A SAXS curve is a measurement of a band-limited function. As such, we can apply Shannon's information theory to SAXS datasets, an insight explored by Peter Moore (1982) and D. Taupin and V. Luzzati (1982). The band-limited function in SAXS is the P(r)-distribution, this is our signal that we are attempting to measure by a SAXS experiment to some level of accuracy (i.e., resolution). Shannon showed through the Shannon-Whittaker interpolation formula that a band-limited function could be entirely recapitulated by sampling the signal at discrete, equidistant points (Shannon points). Peter Moore extended this framework to small-angle scattering experiments and demonstrated a SAS dataset, defined by the q-vector range, could be entirely specified by a discrete sampling of points defined by n = qmax*dmaxπ where n is an integer and dmax is the particle's maximum dimension (Figure 1). In modern SAXS experiments, the number of observations, I(q), greatly exceeds n. For instance, a modern detector will collect ~500 points to a qmax of 0.32 and for the 30S ribosomal subunit, we require only 23 equidistant I(q) observations to fully describe the particle at the specified resolution limit. This shows that your typical SAXS curve from a modern instrument will be highly over-sampled.

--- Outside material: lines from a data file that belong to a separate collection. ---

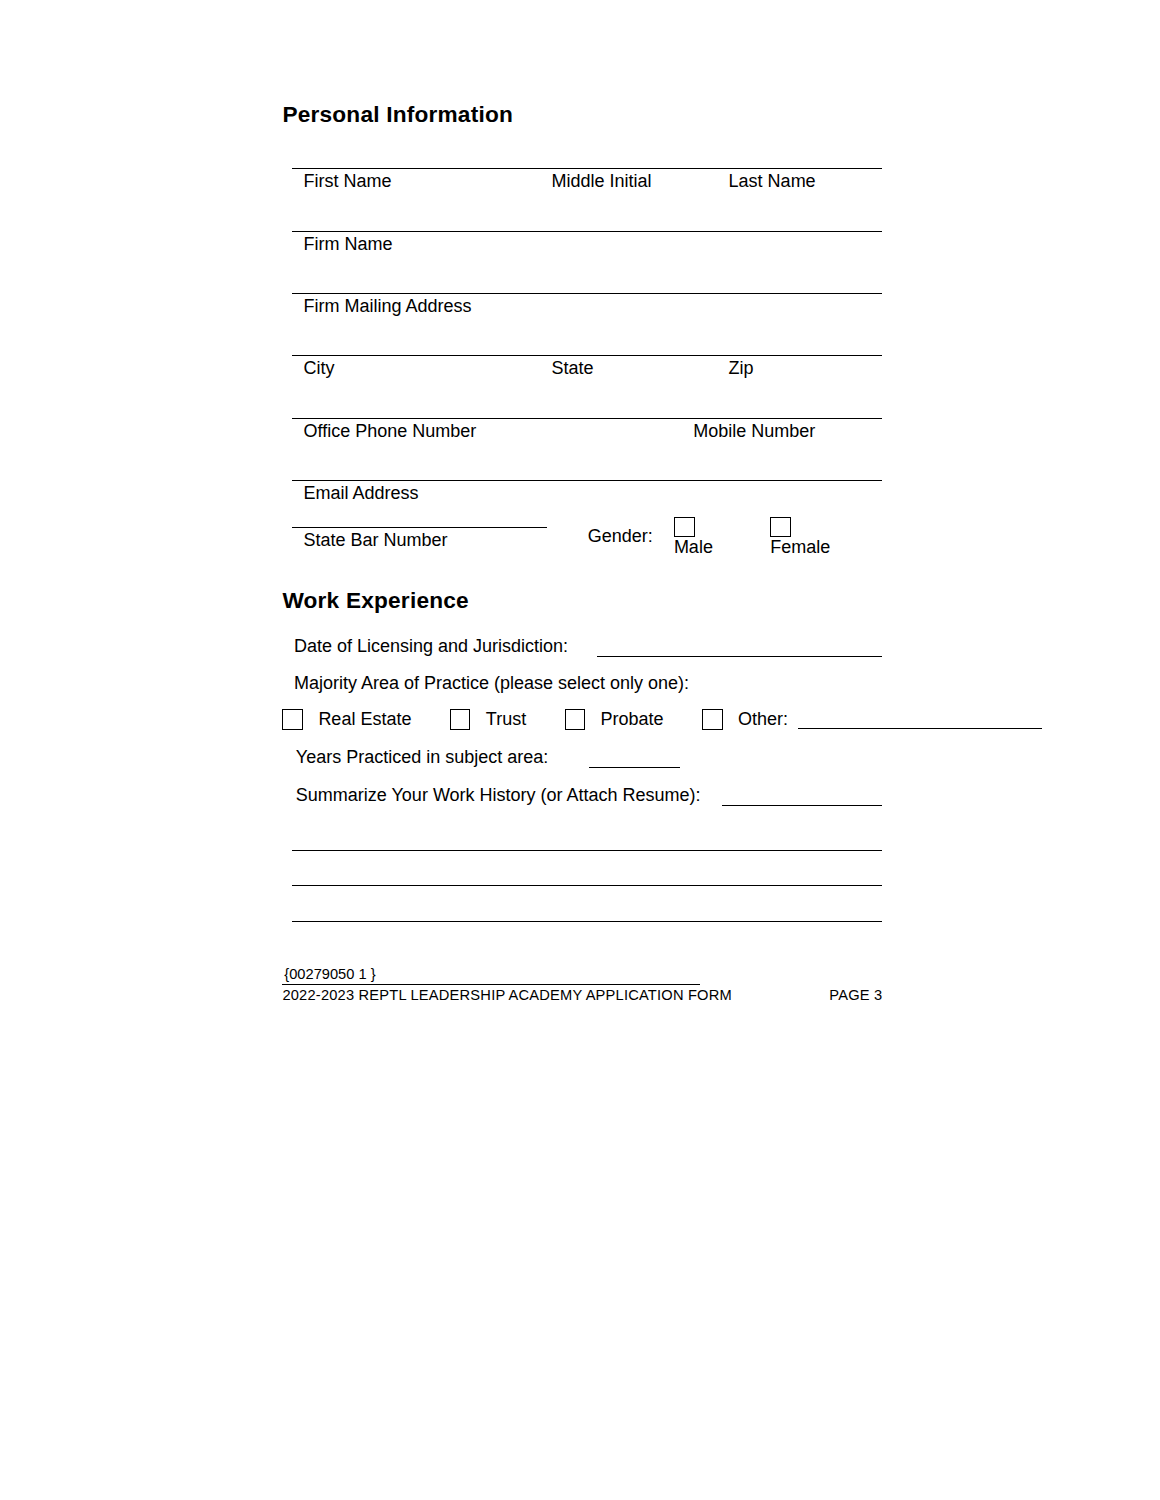Personal Information
First Name Middle Initial Last Name
Firm Name
Firm Mailing Address
City State Zip
Office Phone Number Mobile Number
Email Address
State Bar Number
Gender: Male Female
Work Experience
Date of Licensing and Jurisdiction:
Majority Area of Practice (please select only one):
Real Estate Trust Probate Other:
Years Practiced in subject area:
Summarize Your Work History (or Attach Resume):
{00279050 1 }
2022-2023 REPTL LEADERSHIP ACADEMY APPLICATION FORM PAGE 3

The approach by Peter Moore establishes what I refer to as the Moore function. He effectively reduced the scattering curve down to a set of coefficients (Moore coefficients) that can be combined in various manners to calculate the particle's correlation function, I(0), Rg, P(r) and the average distance within the molecule. The Moore function provides a target function for merging and refining datasets which is implemented in Scatter. We exploit the data redundancy in the SAXS curve to test how consistent the SAXS dataset is with itself.
The Shannon points are equally spaced samples occurring at a frequency of π/dmax. If the sampling rate is less than π/dmax, the signal cannot be recovered without additional independent information. Practically, the minimum sampling rate required to fully recover the information from a SAS signal will also depend on the signal-to-noise (S-to-N) ratio in the dataset (Figure 2). The angular range of the experiment defines the “communication” channel for observing the SAS signal. Here, the maximum rate of information, C, that can be communicated in the presence of noise is given by the Shannon-Hartley theorem. For more information see Rambo and Tainer (Supporting Information).
C is proportional to the particle’s dmax, and is defined in terms of bits of information per Å of SAS data. The noisy-coding channel theorem guarantees the recovery of a nearly error free signal as long as the sampling rate, Δq, is less than C. More importantly, it demonstrates that S-to-N ratio of less than one contains useable information as long as Δq < C. For xylanase, dmax = 43 Å, and a S-to-N ratio of 0.9, determines a C of 0.068 bits per Å-1, well below the sampling frequency of modern beamlines at Δq ~ 0.006 Å-1 << C. While the above derivation suggests the minimum requirement to recover a SAS signal from a noisy dataset, it does not necessarily represent the practical limit as it will depend greatly on the decoding algorithm i.e., GNOM, GIFT, FOXS, CRYSOL, etc.
Modern SAXS curves are highly over-sampled measurements of a signal implying the information in the curve is redundant. Application of the Shannon-Whittaker interpolation formula demonstrates that a majority of the observations are correlated and that the information from a SAXS experiment is conveyed not by a single I(q) observation but through the set of observations bounded by the experimental channel with the minimum restriction Δq << C.